Donovan Schafer: Okay, okay. So yes, hot summer maybe does more to sort of impact storage levels or something, starting conditions up as you head into winter and not as much driving an outcome for pricing in the summertime itself.
Ralph D’Amico: Okay. One thing, let me add one thing here, right, because I think you’ve touched on something that’s important, right? I mean, we can generate pretty good free cash flow, even in the $3 to $4 range, right? I think the beauty of in part of the strategy of switching from having this working interest component to being a pure-play minerals company is that, when you have these drop in prices, I mean, think about on the working interest side, right. I mean, even on our non-op that we reported, right, our margins get squeezed even more, because you have the impact of inflationary pressures coming from the service side, that affects LOE, it affects rate costs, et cetera, et cetera, right. That affect the working interest side of things, way more than the mineral side of things.

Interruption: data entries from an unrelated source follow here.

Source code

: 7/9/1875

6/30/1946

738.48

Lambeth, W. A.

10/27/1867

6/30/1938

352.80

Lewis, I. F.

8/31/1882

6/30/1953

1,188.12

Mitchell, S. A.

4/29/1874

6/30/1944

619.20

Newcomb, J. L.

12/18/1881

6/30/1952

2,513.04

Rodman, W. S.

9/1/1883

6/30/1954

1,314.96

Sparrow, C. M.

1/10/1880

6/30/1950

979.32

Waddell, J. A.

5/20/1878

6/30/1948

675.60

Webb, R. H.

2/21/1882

And there’s a mineral only company, right. We can generate pretty good returns that even $3 to $4, which is effectively what the strip shows today. So $8 gas was nice, right? But maybe $8, $10 gas wasn’t realistic, igniters $2, right. But if you look at the strip at $3 to $4, we still make a pretty good rate of return. So I want to make sure that you understand that. I mean, we’re not sitting here hoping for higher prices to bail us out.
Donovan Schafer: Sure. Yes.
Ralph D’Amico: Businesses is — is the balance sheet super clean, and the returns are there at even $3 to $4, which is what the strip shows today.

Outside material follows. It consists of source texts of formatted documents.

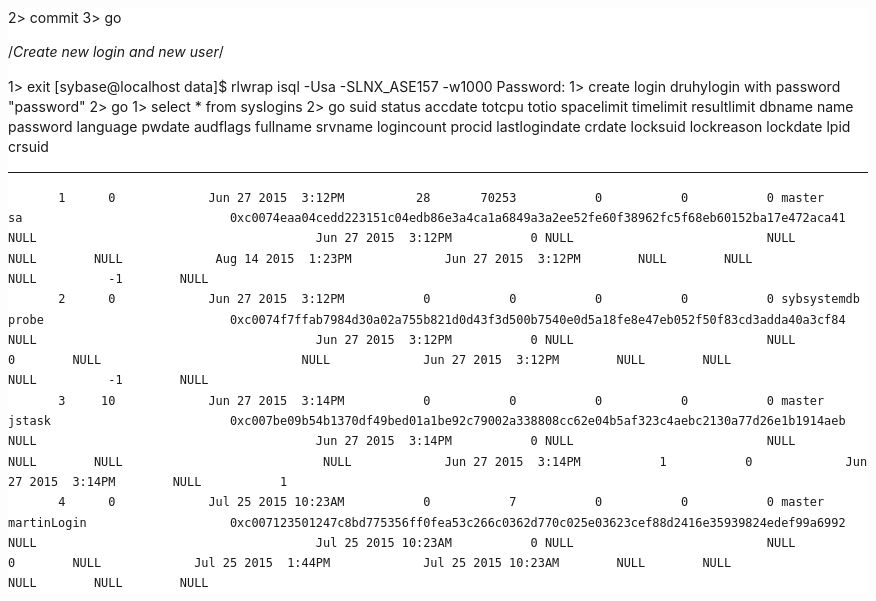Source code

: 2> commit
3> go


/*Create new login and new user*/

1> exit
[sybase@localhost data]$ rlwrap isql -Usa -SLNX_ASE157 -w1000
Password: 
1> create login druhylogin with password "password"
2> go
1> select * from syslogins
2> go
 suid        status accdate                         totcpu      totio       spacelimit  timelimit   resultlimit dbname                         name                           password                                                                                                                                                                                                                                                           language                       pwdate                          audflags    fullname                       srvname                        logincount procid      lastlogindate                   crdate                          locksuid    lockreason  lockdate                        lpid        crsuid      
 ----------- ------ ------------------------------- ----------- ----------- ----------- ----------- ----------- ------------------------------ ------------------------------ ------------------------------------------------------------------------------------------------------------------------------------------------------------------------------------------------------------------------------------------------------------------ ------------------------------ ------------------------------- ----------- ------------------------------ ------------------------------ ---------- ----------- ------------------------------- ------------------------------- ----------- ----------- ------------------------------- ----------- ----------- 
           1      0             Jun 27 2015  3:12PM          28       70253           0           0           0 master                         sa                             0xc0074eaa04cedd223151c04edb86e3a4ca1a6849a3a2ee52fe60f38962fc5f68eb60152ba17e472aca41                                                                                                                                                                             NULL                                       Jun 27 2015  3:12PM           0 NULL                           NULL                                 NULL        NULL             Aug 14 2015  1:23PM             Jun 27 2015  3:12PM        NULL        NULL                            NULL          -1        NULL 
           2      0             Jun 27 2015  3:12PM           0           0           0           0           0 sybsystemdb                    probe                          0xc0074f7ffab7984d30a02a755b821d0d43f3d500b7540e0d5a18fe8e47eb052f50f83cd3adda40a3cf84                                                                                                                                                                             NULL                                       Jun 27 2015  3:12PM           0 NULL                           NULL                                    0        NULL                            NULL             Jun 27 2015  3:12PM        NULL        NULL                            NULL          -1        NULL 
           3     10             Jun 27 2015  3:14PM           0           0           0           0           0 master                         jstask                         0xc007be09b54b1370df49bed01a1be92c79002a338808cc62e04b5af323c4aebc2130a77d26e1b1914aeb                                                                                                                                                                             NULL                                       Jun 27 2015  3:14PM           0 NULL                           NULL                                 NULL        NULL                            NULL             Jun 27 2015  3:14PM           1           0             Jun 27 2015  3:14PM        NULL           1 
           4      0             Jul 25 2015 10:23AM           0           7           0           0           0 master                         martinLogin                    0xc007123501247c8bd775356ff0fea53c266c0362d770c025e03623cef88d2416e35939824edef99a6992                                                                                                                                                                             NULL                                       Jul 25 2015 10:23AM           0 NULL                           NULL                                    0        NULL             Jul 25 2015  1:44PM             Jul 25 2015 10:23AM        NULL        NULL                            NULL        NULL        NULL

Donovan Schafer: Okay. And then for the 2023 outlook with transportation, gathering and marketing, you have that coming down on a per Mcfe basis. So just curious, what is driving that, is or what assumptions are built in there? Is it just lower gas prices? Is that’s getting used as a fuel for compressors or what — what’s the degree of confidence and what’s driving that expectation for transportation costs?
Ralph D’Amico: It’s also a geographic location of where the production is coming from, right. There’s a lot more production closer to — it’s going to cost more to move gas in the Arkoma as an example, right, then in the Haynesville. So, it’s really associated with the working interest volumes going away that from the divestitures that we’ve made right, and continued growth into Haynesville.
Donovan Schafer: Okay, great. Well, thank you guys. I’ll take rest of my questions offline.
Chad Stephens : Sounds great. Thanks, Don.
Ralph D’Amico: Thanks.
Operator: Thank you. And we have reached the end of the question and answer session, and I will now turn the call over to Chad Stevens for closing remarks.
Chad Stephens : Again, I’d like to thank our employees and shareholders for the continued support and hard work. I’d also like to note that Ralph and I will continue to expand our investor marketing activities over the coming weeks and months through a series of non-deal road shows and conference presentations aimed at expanding investor awareness. If you would be interested in meeting, please don’t hesitate to reach out to myself or Ralph or the folks who think IR. We look forward to hosting our next quarterly call in mid-May. Thank you.
Operator: Thank you. And that concludes today’s conference. All parties may disconnect. Have a great day. Thank you.